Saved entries
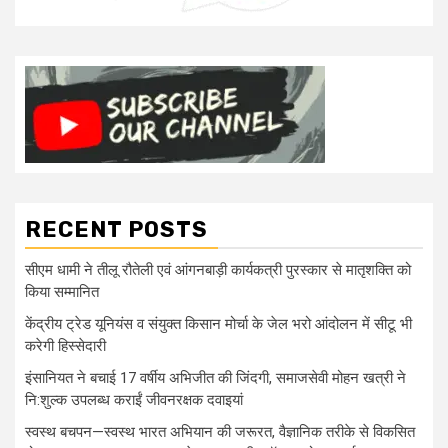
RECENT POSTS
सीएम धामी ने तीलू रौतेली एवं आंगनबाड़ी कार्यकत्री पुरस्कार से मातृशक्ति को
किया सम्मानित
केंद्रीय ट्रेड यूनियंस व संयुक्त किसान मोर्चा के जेल भरो आंदोलन में सीटू भी
करेगी हिस्सेदारी
इंसानियत ने बचाई 17 वर्षीय अभिजीत की जिंदगी, समाजसेवी मोहन खत्री ने
नि:शुल्क उपलब्ध कराईं जीवनरक्षक दवाइयां
स्वस्थ बचपन—स्वस्थ भारत अभियान की जरूरत, वैज्ञानिक तरीके से विकसित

## EXERCISE INSTRUCTIONS
Output the text from every item above line by line without any changes, and leave the pictures out.

## WRITTEN SOLUTION
RECENT POSTS
सीएम धामी ने तीलू रौतेली एवं आंगनबाड़ी कार्यकत्री पुरस्कार से मातृशक्ति को
किया सम्मानित
केंद्रीय ट्रेड यूनियंस व संयुक्त किसान मोर्चा के जेल भरो आंदोलन में सीटू भी
करेगी हिस्सेदारी
इंसानियत ने बचाई 17 वर्षीय अभिजीत की जिंदगी, समाजसेवी मोहन खत्री ने
नि:शुल्क उपलब्ध कराईं जीवनरक्षक दवाइयां
स्वस्थ बचपन—स्वस्थ भारत अभियान की जरूरत, वैज्ञानिक तरीके से विकसित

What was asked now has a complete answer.